◆ **Requirement 1**:
What input does the model in the PhenoVision model card below take?

◆ **Selected extract**:
[Start of section]
PhenoVision: Automated Plant Reproductive Phenology from Field Images

PhenoVision is a Vision Transformer (ViT-Large) model fine-tuned to detect flowers and fruits in plant photographs. It was trained on 1.5 million human-annotated iNaturalist images and has been used to generate over 30 million new phenology records across 119,000+ plant species, vastly expanding global coverage of plant reproductive phenology data.

	Flower	Fruit
Accuracy	98.0%	97.0%
Sensitivity	98.5%	84.2%
Specificity	97.2%	99.4%
Expert validation	98.6%	90.4%

Model Details

Model type: Multi-label image classification (sigmoid outputs)
Architecture: Vision Transformer Large (ViT-L/16), ~304M parameters
Input: 224 x 224 RGB images
Output: 2 logits (flower, fruit) — apply sigmoid for probabilities
Pretraining: PlantCLEF 2022 checkpoint ("virtual taxonomist" — trained on 2.9M plant species images)
Current version: v1.1.0
Model DOI: 10.57967/hf/7952
Developer: Phenobase
Repository: github.com/Phenobase/phenovision
License: MIT

Key Innovation: Virtual Taxonomist Pretraining

Instead of standard ImageNet pretraining, PhenoVision uses a ViT-Large checkpoint pretrained on the PlantCLEF 2022 dataset (2.9 million plant images for species classification). Since species classification relies heavily on recognizing reproductive structures (flowers, fruits), this domain-specific pretraining provides a strong initialization for phenology detection. Compared to ImageNet pretraining, PlantCLEF pretraining achieved:

Higher accuracy: TSS = 0.864 vs. 0.835
Faster convergence: Best epoch at 4 vs. 11

Intended Uses

Primary use: Detecting the presence of flowers and/or fruits in field photographs of plants.
[End of section]
◆ **Recorded data**:
[Start of section]
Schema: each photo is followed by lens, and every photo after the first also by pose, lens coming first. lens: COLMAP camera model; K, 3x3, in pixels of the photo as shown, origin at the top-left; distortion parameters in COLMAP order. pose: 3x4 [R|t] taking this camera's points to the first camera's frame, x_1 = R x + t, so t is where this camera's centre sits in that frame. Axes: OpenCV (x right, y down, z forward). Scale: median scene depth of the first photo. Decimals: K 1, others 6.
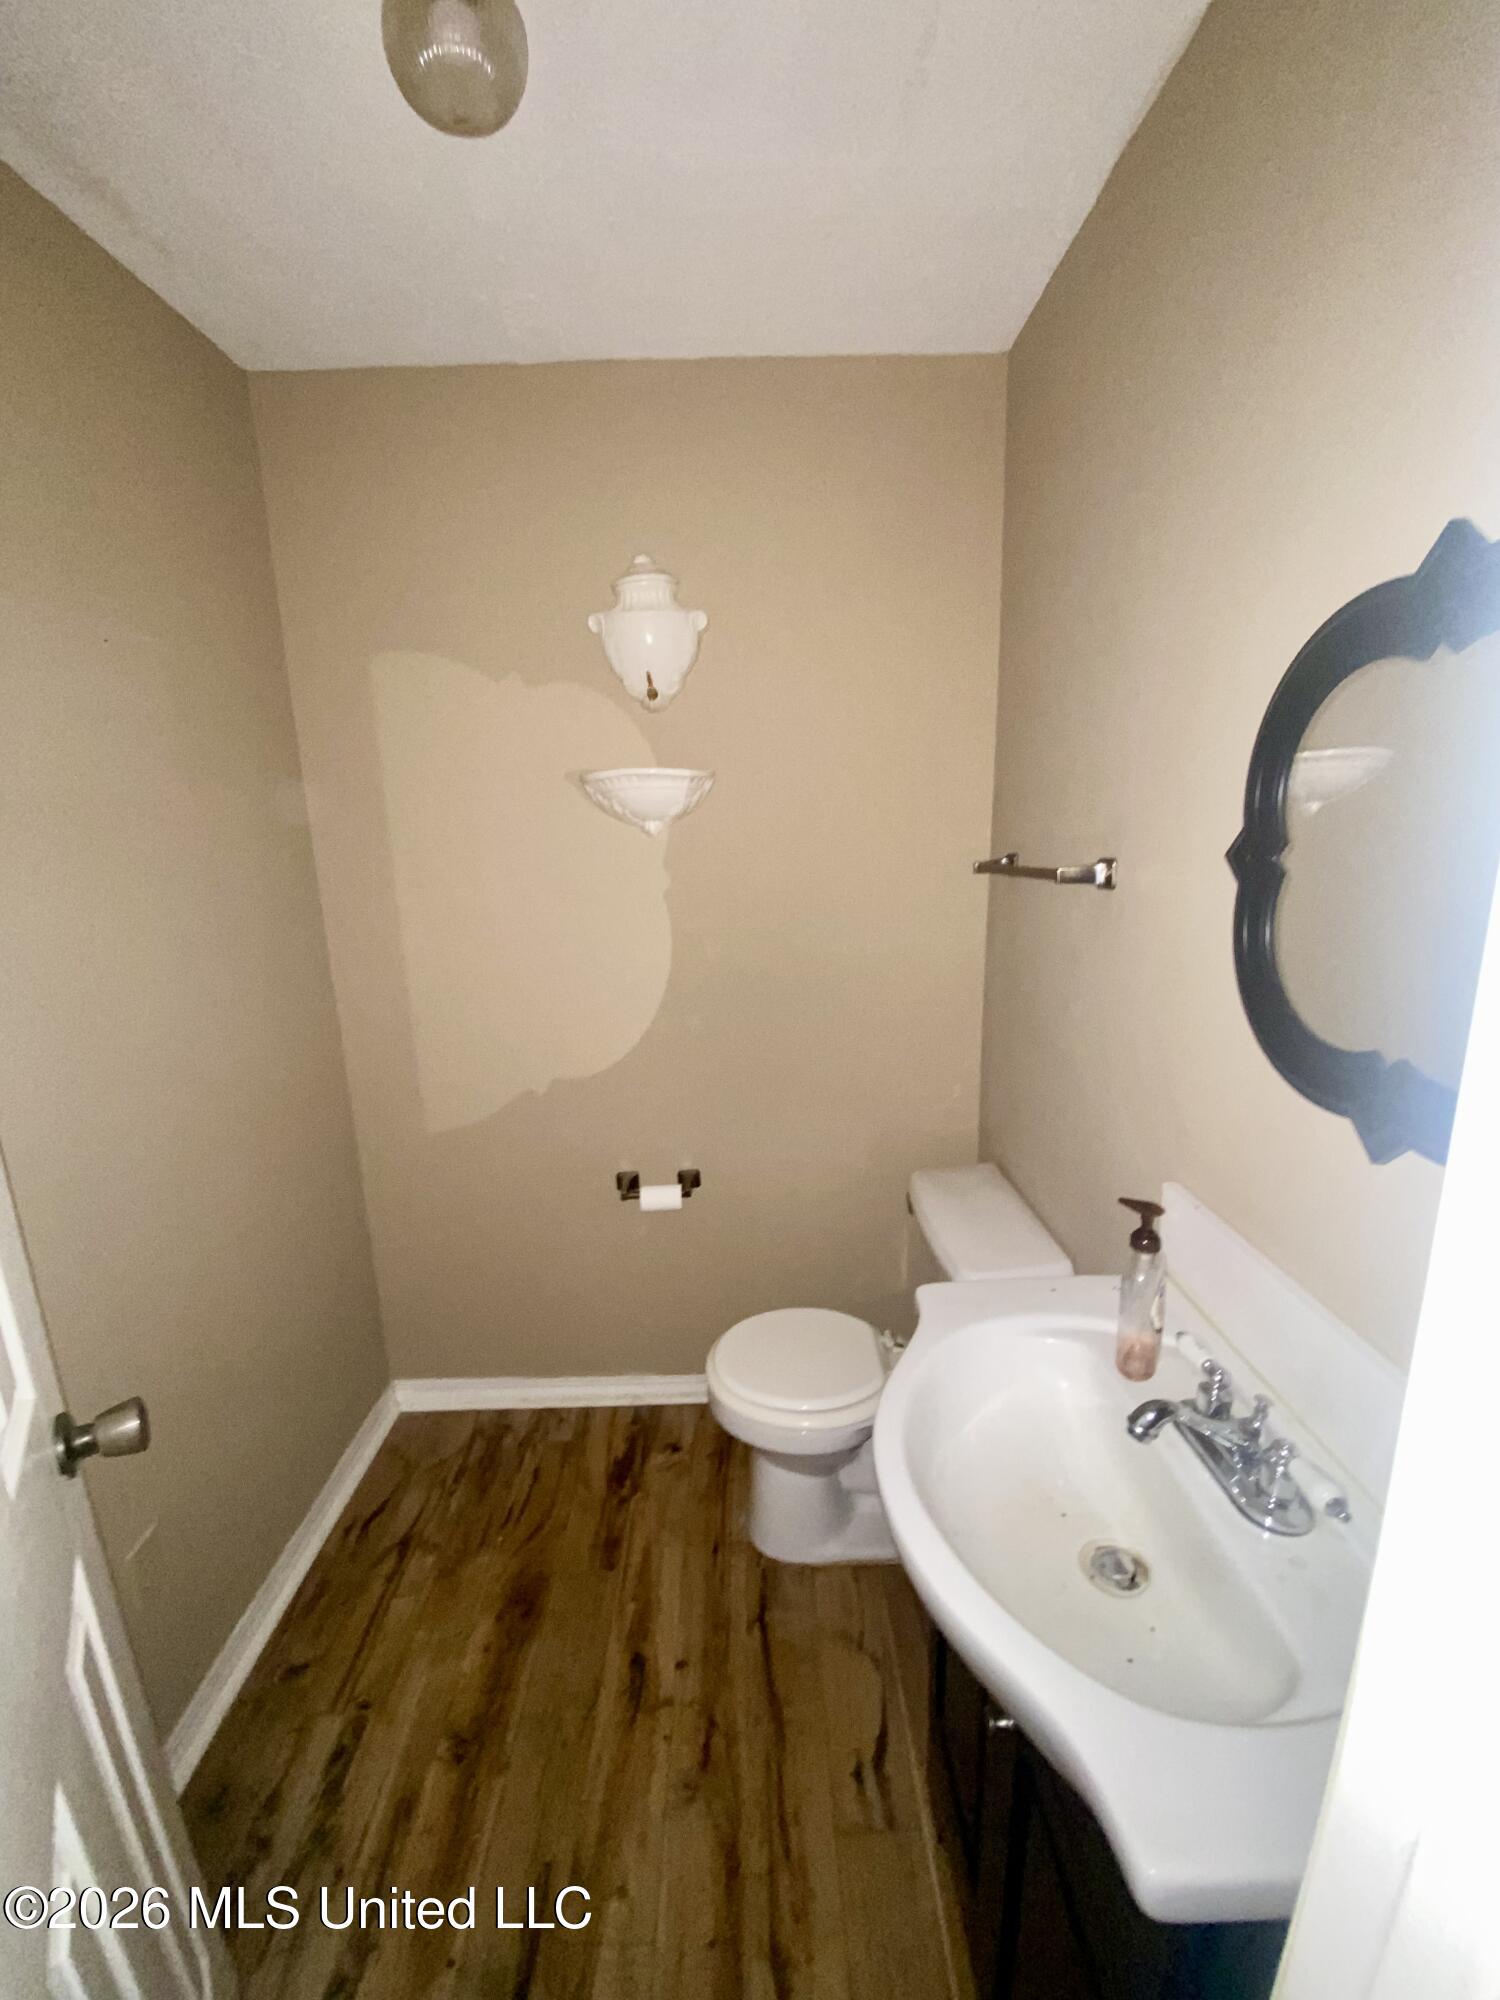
lens RADIAL K [[806.7, 0, 729.2], [0, 806.7, 1004.7], [0, 0, 1]] dist [0.008358, -0.013803]
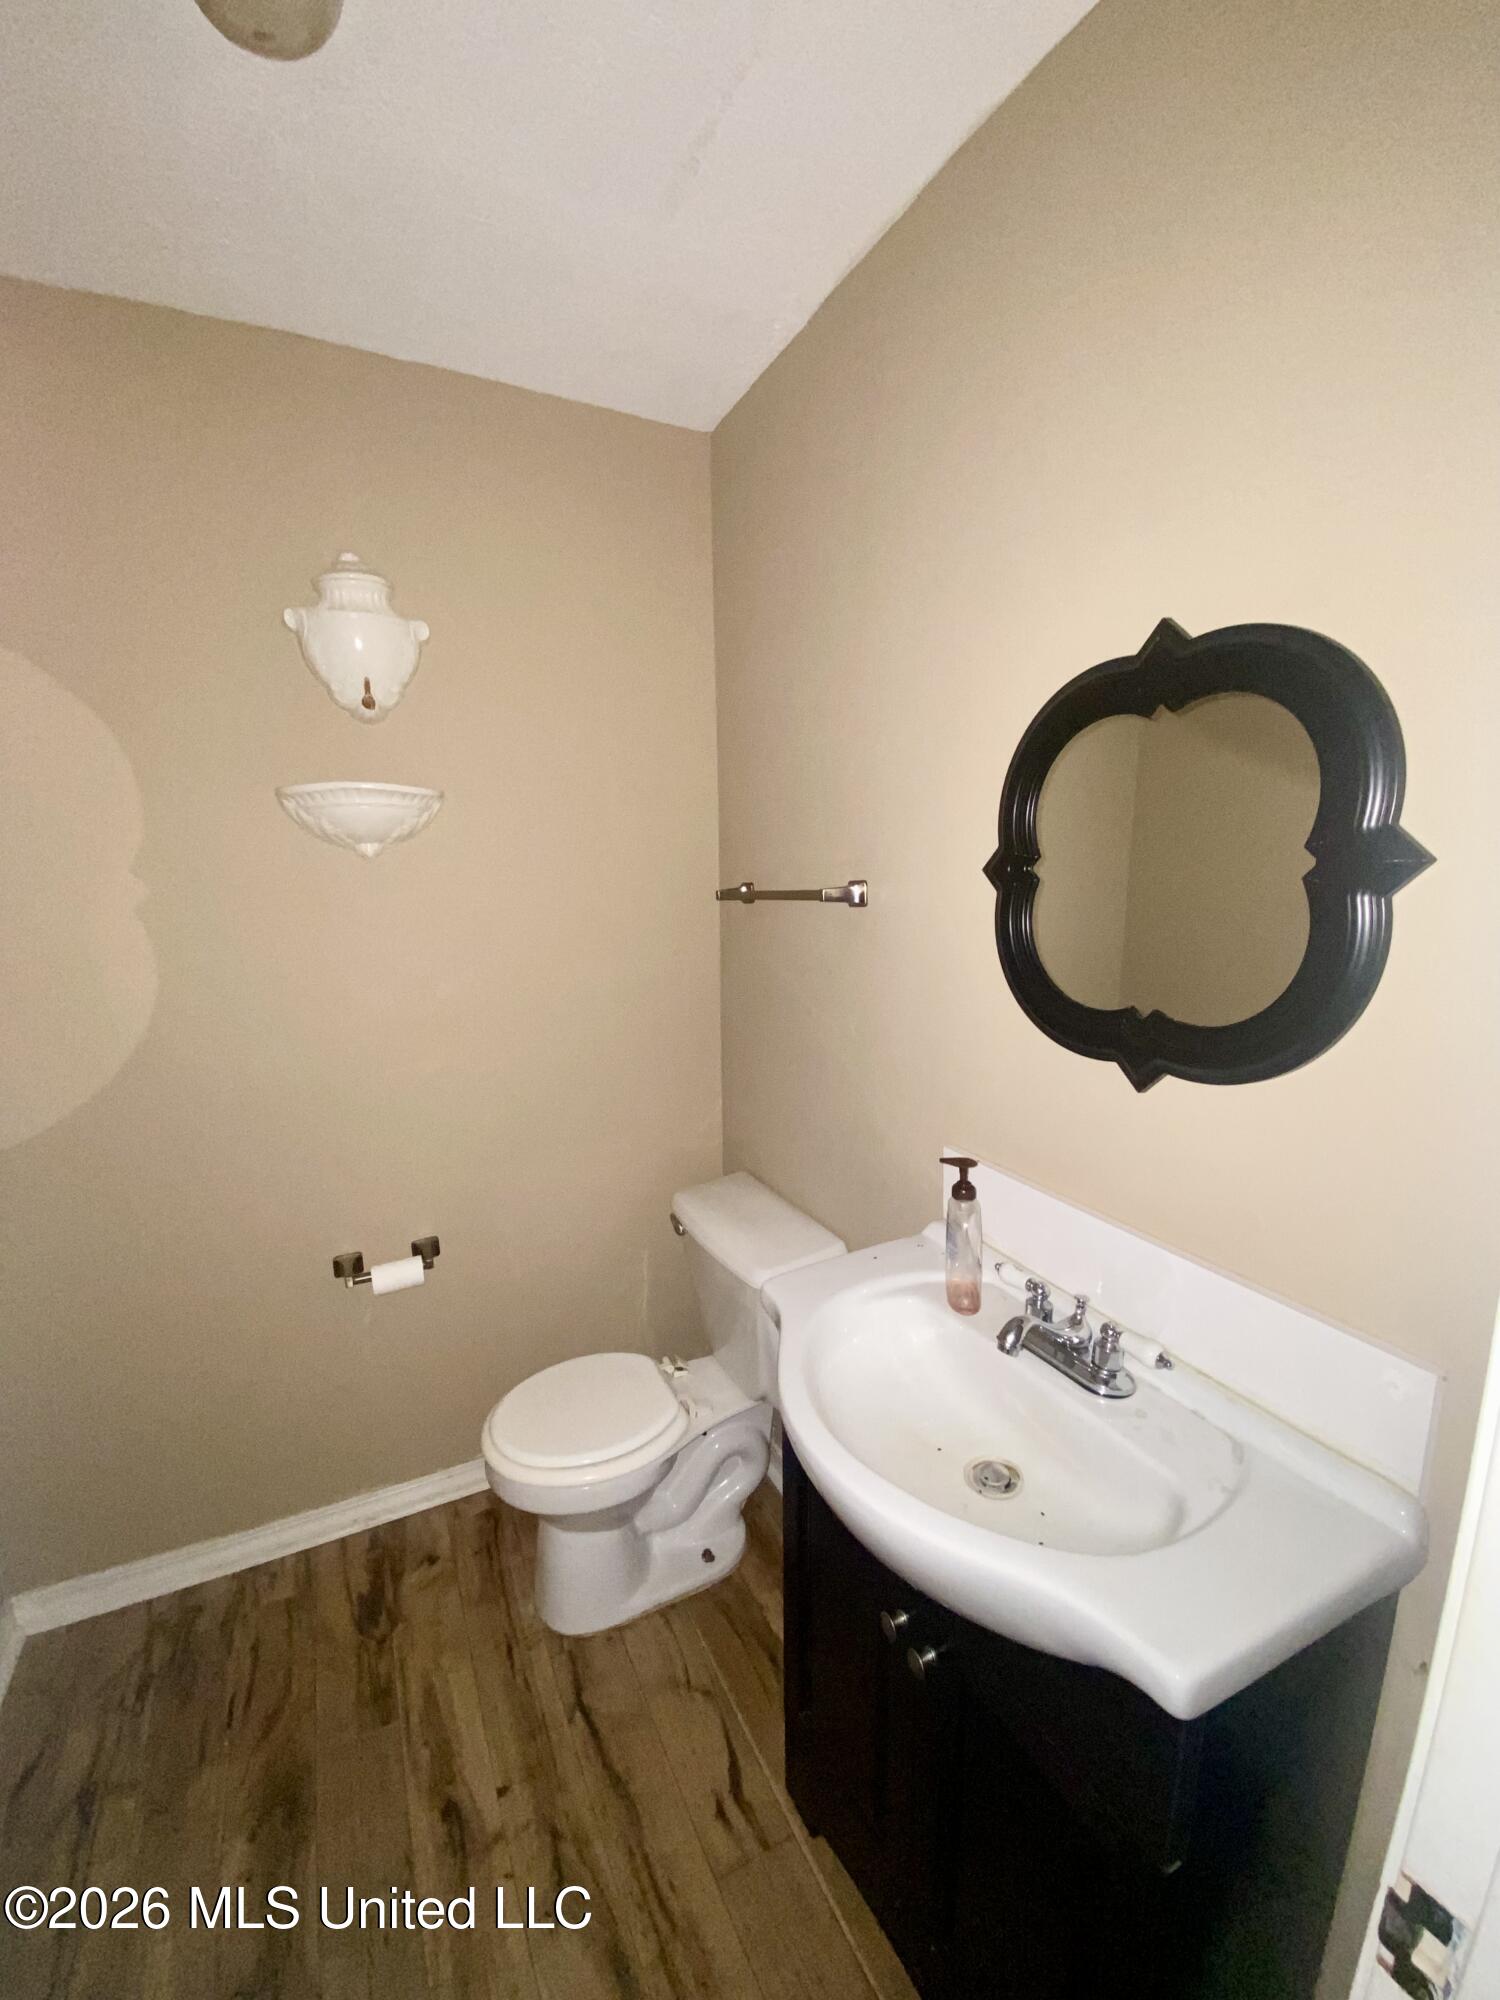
lens RADIAL K [[806.7, 0, 771.0], [0, 806.7, 997.1], [0, 0, 1]] dist [0.008358, -0.013803]
pose [[0.895652, -0.057687, 0.440998, -0.112688], [0.084458, 0.995571, -0.041301, 0.016199], [-0.436662, 0.074237, 0.896557, 0.023082]]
[End of section]
◆ **Requirement 2**:
Please arrange every line of the records above as a JSON list of strings, one string per line, with blank lines and the pictures omitted.

◆ **Exercise solution 1**:
224 x 224 RGB images.

◆ **Exercise solution 2**:
[
  "Schema: each photo is followed by lens, and every photo after the first also by pose, lens coming first. lens: COLMAP camera model; K, 3x3, in pixels of the photo as shown, origin at the top-left; distortion parameters in COLMAP order. pose: 3x4 [R|t] taking this camera's points to the first camera's frame, x_1 = R x + t, so t is where this camera's centre sits in that frame. Axes: OpenCV (x right, y down, z forward). Scale: median scene depth of the first photo. Decimals: K 1, others 6.",
  "lens RADIAL K [[806.7, 0, 729.2], [0, 806.7, 1004.7], [0, 0, 1]] dist [0.008358, -0.013803]",
  "lens RADIAL K [[806.7, 0, 771.0], [0, 806.7, 997.1], [0, 0, 1]] dist [0.008358, -0.013803]",
  "pose [[0.895652, -0.057687, 0.440998, -0.112688], [0.084458, 0.995571, -0.041301, 0.016199], [-0.436662, 0.074237, 0.896557, 0.023082]]"
]